When I looked over at my Amazon listing, I noticed that there was someone else (rather than Amazon) selling my paperback book for 40 cents cheaper. When I looked at that seller’s profile, I noticed that nearly all (if not all) of the books they “sell” are from authors who self-published through CreateSpace.

Now, I knew that something was up because I hadn’t sold any paperback copies yet. It was impossible for this person to have a book, let alone two books for sale. They also listed one as “used” and for some odd reason, the “used” copy was more expensive that the “new” one they supposedly had.

Again, CreateSpace is a Print On Demand service, that is, a book only gets printed when someone makes an order.

This is what I had for March:

CreateSpace Evidence

As you can see, that’s $0. I hadn’t sold any paperbacks. In fact, it had only been a day or two since my book had gone live.

And yet, this is what was listed in Amazon.

Amazon evidence

First, it makes no fiscal sense to pay CreateSpace $10 and then sell my book on Amazon for $9.53, let alone $10.59.

Second of all, and most important of all, there was no possible way for “Green Lion Farm” to list my book, since it was impossible for them to own a copy.

I was furious. Not only am I a struggling writer, which is hard enough, but now someone was trying to take away potential readers (buyers) from me. These guys are wolves, devouring indie authors like myself. Like I said, a visit to their profile shows that they are doing this to MANY other indie authors.

So, I emailed Amazon. I was surprised to see a response and a quick resolution:

Amazon response

So, when I looked at my book’s listing page, I was glad to see that “Green Lion Farm” was gone. I gave Amazon support a glowing review and was genuinely happy, but only for a few days. Not less than a few days later, guess who was back?

Scammer returns

Whatever “discipline” Amazon implemented, it obviously wasn’t enough. Since the first time I contacted Amazon, I sold two copies of my paperback book and I know EXACTLY who they went to and it wasn’t “Green Lion Farm.”

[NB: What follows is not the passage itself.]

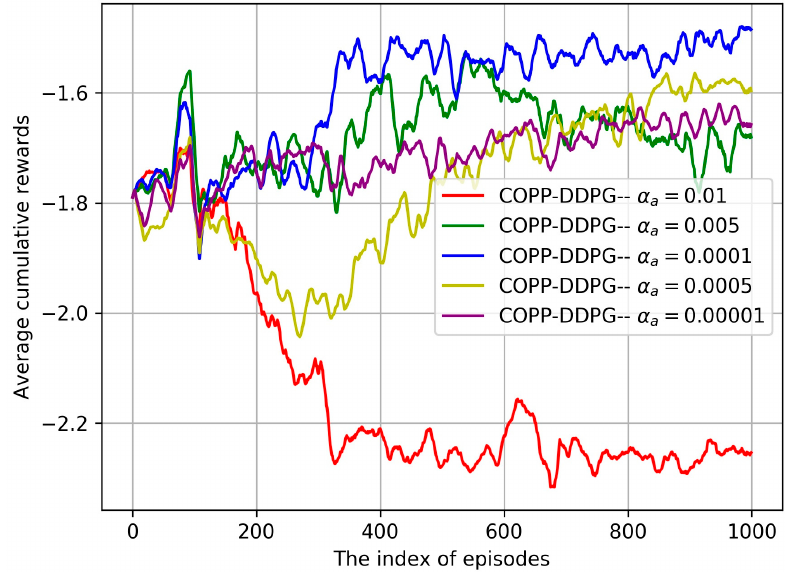
Figure 3. Convergence of COPP-DDPG with different actor learning rates α a .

So, I wrote to Amazon a couple of days ago and I’m still waiting to hear from them

I’m writing this blog post to bring attention to a scam that affects the thousands of self-published authors that use CreateSpace. Amazon should have a system that detects scams like this, and when people report this abuse, they should completely cancel the scammer’s account.

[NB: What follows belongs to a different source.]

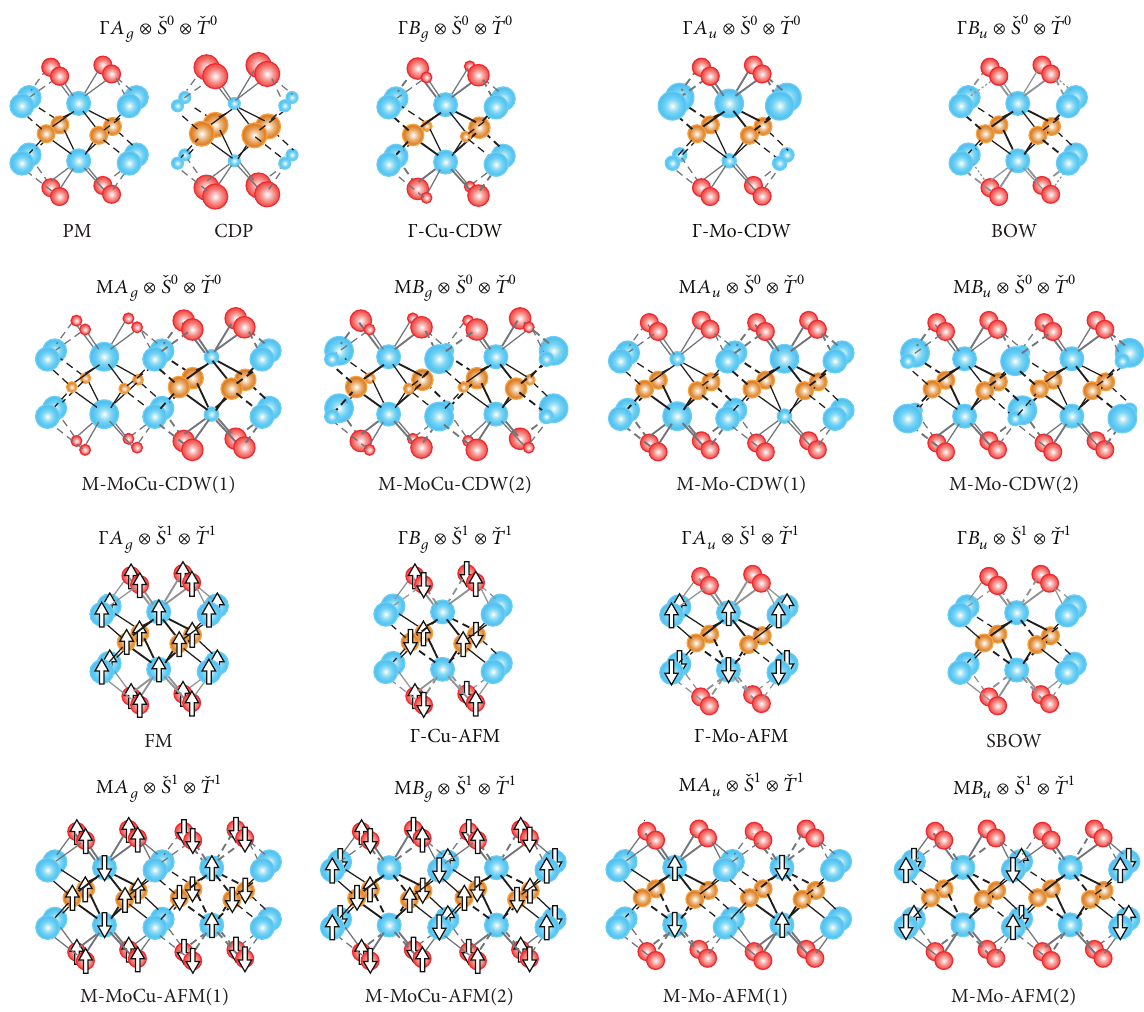
̆𝐷(Γ)⊗ ̆𝑆 0 ⊗ ̆𝑇 0 ̆𝐷( ̆𝑆 0 ⊗ ̆𝑇 0 ̆𝐷(Γ)⊗ ̆𝑆 1 ⊗ ̆𝑇 1 ̆𝐷( ̆𝑆 1 ⊗ ̆𝑇 1 Figure2:Possiblenonmagnetic[ Γ andM M )⊗ ]andmagnetic[ Γ andM M )⊗ ]states,wherevaried circles and arrows represent oscillating electron and spin densities, respectively, and varied segments in the nonmagnetic and magnetic states describe oscillating bond orders and spin bond orders, respectively. They consist of paramagnetism (PM) and charge disproportionation (CDP) of full symmetry, charge density waves (CDWs) within the molybdenum and/or copper sublattices, a bond order wave (BOW), ferromagnetism (FM), antiferromagnetism (AFM) within the molybdenum and/or copper sublattices, and a spin bond order wave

I work very hard to write and promote my book for someone to come and steal the fruits of my labor.

So, please, if you’re an independent author who uses CreateSpace, take a look at the sellers who are undercutting your price. I’m 100 percent sure that “Green Lion Farm” is not the only account performing this scam. There are many wolves out there.

And please, share this blog post, report the abuses, write to Amazon. If we’re loud enough, we force them to make changes.


2 thoughts on “Wolves Not Far (Or Amazon scammers)

  1. I don’t think the scammers are going to buy any paperbacks for resale. I think that if they get an order, they will download a cheap or free digital copy, and then print a ripoff from it.

    The solution is for Indies to withdraw their works from all 99-cent and free promotionals, to charge only what their work is really worth in all formats, and to register their copyrights, so they have legal proof of ownership, which will win their case if copyright infringement occurs.

    By the way, what the scammers are advertising is not very different from what Amazon itself does. Amazon also advertises paper books “in stock” when none have been printed, because they have access to the digital files from CreateSpace. If customers order directly from CreateSpace, they will get a book that was printed by CreateSpace in South Carolina (and the author will be paid more). If customers order the same book from Amazon, they will get a copy printed by Amazon in Kentucky or California (and the author will be paid less).

    CreateSpace also prints books that are listed by other publishers. I exchanged autographed books with an author in Canada, who has a contract with a Canadian publisher. The book the author sent me – from Toronto, Canada – was printed by CreateSpace in South Carolina.

    Amazon also has “arrangements” with other publishers to print copies of books that are ordered from Amazon. For example, I ordered, from Amazon itself, two books: one listed from a small publisher in Alabama, and one listed from Cambridge University Press. Both were printed on the same date, by Amazon in Kentucky.

    I’ve blogged about piracy and plagiarism here: http://wp.me/p30cCH-1yr and here: http://wp.me/p30cCH-1zP

    Best wishes for your efforts to protect your intellectual property.